MORT D’UN CHIC TYPE
ÉRIC MELVILLE, L’ANCIEN FORMIDABLE NUMÉRO 8 D’HAGETMAU, MONT-DE-MARSAN ET TOULON A SUCCOMBÉ, DANS LA NUIT DE DIMANCHE À LUNDI DERNIER, À UN INFARCTUS FOUDROYANT. IL N’AVAIT QUE 55 ANS.
Comme beaucoup de Sud-Africains, il avait un nom bien français qui fleurait bon la littérature et le cinéma. On a beaucoup dit, depuis l’annonce, lundi dernier, de son décès, à l’âge de 55 ans, combien Éric Melville était un homme attachant, souriant, affable, généreux. Il me semblait la tendresse même sous cette écorce de guerrier au long cours, cette gueule de boucanier sentimental aux yeux d’un bleu de lait. Je crois ne l’avoir jamais entendu dire du mal de quiconque et se départir, en toutes circonstances, des polémiques et des excès en tous genres que notre sport ne manque jamais d’entretenir. Il y avait en lui une pente spirituelle qui faisait son charme. On a moins dit, me semble-t-il, à quel point Éric était un formidable joueur, passé par Hagetmau et Mont-de-Marsan, avant de se rendre à Toulon, où, sous la férule de Daniel Herrero d’abord, de JeanClaude Ballatore ensuite, il allait devenir deux fois champion de France, en 1987 et 1992. La puissance dévastatrice de ses charges, l’abattage qu’il manifestait en tout, ses qualités de sauteur même, son courage infini, en firent l’un des plus beaux troisième lignes qu’ait pu compter le rugby français.
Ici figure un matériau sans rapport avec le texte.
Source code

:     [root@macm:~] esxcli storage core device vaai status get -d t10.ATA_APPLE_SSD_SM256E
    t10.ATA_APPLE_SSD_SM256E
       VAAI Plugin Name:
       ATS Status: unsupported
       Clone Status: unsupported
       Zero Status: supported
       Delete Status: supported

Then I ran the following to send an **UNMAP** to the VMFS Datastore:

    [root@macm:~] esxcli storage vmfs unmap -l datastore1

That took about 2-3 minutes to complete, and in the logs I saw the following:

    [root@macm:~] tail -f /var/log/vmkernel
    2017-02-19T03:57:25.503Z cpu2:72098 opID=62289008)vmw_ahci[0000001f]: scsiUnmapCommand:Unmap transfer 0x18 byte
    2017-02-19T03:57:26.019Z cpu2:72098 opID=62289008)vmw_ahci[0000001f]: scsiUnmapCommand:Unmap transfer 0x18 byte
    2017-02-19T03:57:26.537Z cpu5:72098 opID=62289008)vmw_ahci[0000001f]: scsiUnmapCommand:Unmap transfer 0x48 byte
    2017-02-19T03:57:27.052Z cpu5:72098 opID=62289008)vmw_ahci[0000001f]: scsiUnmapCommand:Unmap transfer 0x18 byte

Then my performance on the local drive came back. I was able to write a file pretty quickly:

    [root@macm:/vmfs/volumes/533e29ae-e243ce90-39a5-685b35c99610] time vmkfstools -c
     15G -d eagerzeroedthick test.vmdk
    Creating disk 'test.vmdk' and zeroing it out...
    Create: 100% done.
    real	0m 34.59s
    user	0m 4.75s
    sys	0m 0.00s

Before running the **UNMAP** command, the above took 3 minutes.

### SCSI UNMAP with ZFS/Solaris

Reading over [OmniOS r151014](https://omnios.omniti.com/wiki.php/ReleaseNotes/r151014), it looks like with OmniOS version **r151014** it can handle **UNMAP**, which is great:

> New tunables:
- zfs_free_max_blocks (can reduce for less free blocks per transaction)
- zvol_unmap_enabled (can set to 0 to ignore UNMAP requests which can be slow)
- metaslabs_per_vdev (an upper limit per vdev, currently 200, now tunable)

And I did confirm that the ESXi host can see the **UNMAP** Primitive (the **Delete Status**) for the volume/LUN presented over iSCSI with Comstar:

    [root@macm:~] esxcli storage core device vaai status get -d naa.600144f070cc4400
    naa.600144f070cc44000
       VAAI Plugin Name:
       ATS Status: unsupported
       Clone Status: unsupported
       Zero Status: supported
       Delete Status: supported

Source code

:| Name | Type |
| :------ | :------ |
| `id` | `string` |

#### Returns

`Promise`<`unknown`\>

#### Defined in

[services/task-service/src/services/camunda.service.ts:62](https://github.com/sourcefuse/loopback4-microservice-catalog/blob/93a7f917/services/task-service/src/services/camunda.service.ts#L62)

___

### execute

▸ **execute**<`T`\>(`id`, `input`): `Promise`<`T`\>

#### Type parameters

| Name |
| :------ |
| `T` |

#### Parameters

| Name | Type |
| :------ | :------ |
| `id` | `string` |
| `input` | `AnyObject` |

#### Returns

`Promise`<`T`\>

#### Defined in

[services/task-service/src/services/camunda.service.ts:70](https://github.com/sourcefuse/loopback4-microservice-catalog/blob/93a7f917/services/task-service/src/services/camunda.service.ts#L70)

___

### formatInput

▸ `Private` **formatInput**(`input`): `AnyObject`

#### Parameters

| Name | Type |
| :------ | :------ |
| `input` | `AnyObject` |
International à six reprises seulement, sous l’ère de Jacques Fouroux, puis de Daniel Dubroca et de Jean Trillo, il aurait dû l’être plus souvent sans une naturalisation française tardive et sans une double hernie cervicale qui le freina dans ses ambitions. Il devint entraîneur plus tard, à Oyonnax, d’abord, à Grasse en 2007, à Dijon en 2010 et enfin à la tête de l’équipe nationale Suisse depuis octobre 2016, comme on espère prolonger un tant soit peu une passion de jeunesse.
Mais tout cela compte pour si peu aujourd’hui et semble même si parfaitement dérisoire au regard de cet infarctus qui vient de la faucher, contre toute attente, contre toute justice. Un arbre qu’on abat. Un chic type qui nous quitte. Et nous voilà atterrés, incrédules.
Toutes nos pensées vont aujourd’hui, vers sa femme Renée et ses enfants, Karine, Candice et Daniel, pareillement privés d’un mari et d’un père exemplaire. Il arrive que la vie, parfois, soit aussi incompréhensible que désespérante.